**Aufgaben:**
a – Tippe aus dem Forumsthread zur Radtour den Abschnitt ab, der mit „Leider haben wir“ beginnt und bis einschließlich „geht es gut..........“ reicht.
b – Stimmen diese Aussagen mit dem Forumsthread zur Radtour überein? Antworte jeweils mit Ja oder Nein und zitiere die entscheidenden Worte aus dem Text.
(i) Elmar Neßler schreibt, dass es bei ihm in drei Wochen losgeht.
(ii) Raoul und Anne melden sich aus Hannover.
(iii) SchnelleKette schickt Grüße aus Bayern.
c – Wohin ging laut dem Forumsthread zur Radtour die Fahrt vom Breitlahner aus?

**Ausgangstext:**
################
Halli Hallo Ihr großen Biker,
ein Lebenszeichen aus Hannover. Mir ist Eure neue gemeinsame Telefonnummer abhanden gekommen und ich versuche es über das Forum. Hier ist alles im Lack. Wetter unbeständig aber Stimmung gut.

Liebe Grüße
Raoul und Anne


----------



## MTB-News.de




----------



## HaJü__ (30. Juni 2007)

HaJü schrieb:


> Halli Hallo Ihr großen Biker,
> ein Lebenszeichen aus Hannover. Mir ist Eure neue gemeinsame Telefonnummer abhanden gekommen und ich versuche es über das Forum. Hier ist alles im Lack. Wetter unbeständig aber Stimmung gut.
> 
> Liebe Grüße
> Raoul und Anne


----------



## Elmar Neßler (30. Juni 2007)

hallo hitzi,

ich wünsche euch weiterhin eine gute tour, keine pannen mehr und gutes wetter! macht's beste draus!

bei uns geht's in 3 wochen los *freu*

freue mich auf fotos von eurer tour.

also, viel spass und lasst euch das bier schmecken  

ciao,
elmar


----------



## Hitzi (2. Juli 2007)

Hallo Forum,

endlich sind wir mal wieder live vor einem Rechner.

Leider haben wir auch in Iatalien technische Probleme mit einer Kive Bereichterstattung. Wir werden aber hoffentlich wieder auf einen Assistenten zurückgreifen.

Gestern sind wir über das Pitscher Joch und Pfunderer Joch mit 56 Km und viel schieben nach Weitenbach gekommen.
Zum Schluß im Regen aber wir sind guter Hoffnung auf besseres Wetter.

Uns geht es gut.......... 

Wir müssen weiter  

Schöne Grüße

Ha-Jü, Stefan und Hitzi


----------



## SchnelleKette (2. Juli 2007)

Hallo Jungs,

ihr lasst einen mit euern Live-Berichten ja ganz schön warten. Wenn das so weiter geht ist die Tour de France beendet, bevor ein Bild von euch im Internet zu sehen ist.

Oder seid Ihr abends so kaputt, dass Ihr den Computer nicht mehr bedienen könnt? Ihr esst doch hoffentlich gut und reichlich, oder?

Ich freue mich schon darauf, nächstes Jahr mit euch mitzufahren ;-) Viel Spaß noch auf den verbleibenden Etappen und alles Gute.

Viele Grüße von Schneller Kette aus dem Rheinland


----------



## Augus1328 (2. Juli 2007)

Irgendwie ist die Sache hier recht langweilig ohne Fotos u. netter Berichte


----------



## Hitzi (2. Juli 2007)

Hallo Forum,

wir sind mal wieder in unserer Unterkunft live am Rechner.

Heute war ein bescheidener Tag.

Aber wir fangen mal noch einen Tag vorher an.

Vom Breitlahner sind wir schön gemütlich zum Schlegeisspeicher gefahren.
################
Gespeicherte Einträge aus einer Sammlung:
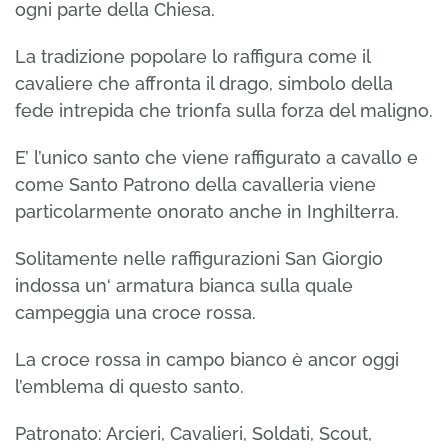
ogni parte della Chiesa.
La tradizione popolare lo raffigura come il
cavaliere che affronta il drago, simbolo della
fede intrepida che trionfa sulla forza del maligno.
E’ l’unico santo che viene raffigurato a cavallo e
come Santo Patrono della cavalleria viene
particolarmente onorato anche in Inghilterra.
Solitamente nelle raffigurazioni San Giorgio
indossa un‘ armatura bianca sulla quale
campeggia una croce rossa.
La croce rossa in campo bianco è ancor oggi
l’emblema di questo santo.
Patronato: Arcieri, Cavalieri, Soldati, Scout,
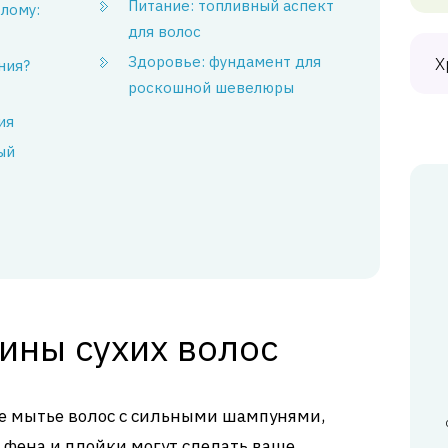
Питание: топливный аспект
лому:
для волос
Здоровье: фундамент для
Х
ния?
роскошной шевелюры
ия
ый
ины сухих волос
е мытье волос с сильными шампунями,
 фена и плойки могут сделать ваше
################
**Lösungen:**
a –
Leider haben wir auch in Iatalien technische Probleme mit einer Kive Bereichterstattung. Wir werden aber hoffentlich wieder auf einen Assistenten zurückgreifen.

Gestern sind wir über das Pitscher Joch und Pfunderer Joch mit 56 Km und viel schieben nach Weitenbach gekommen.
Zum Schluß im Regen aber wir sind guter Hoffnung auf besseres Wetter.

Uns geht es gut..........

b –
(i) Ja: „bei uns geht's in 3 wochen los“
(ii) Ja: „ein Lebenszeichen aus Hannover“
(iii) Nein: „Viele Grüße von Schneller Kette aus dem Rheinland“

c – Zum Schlegeisspeicher.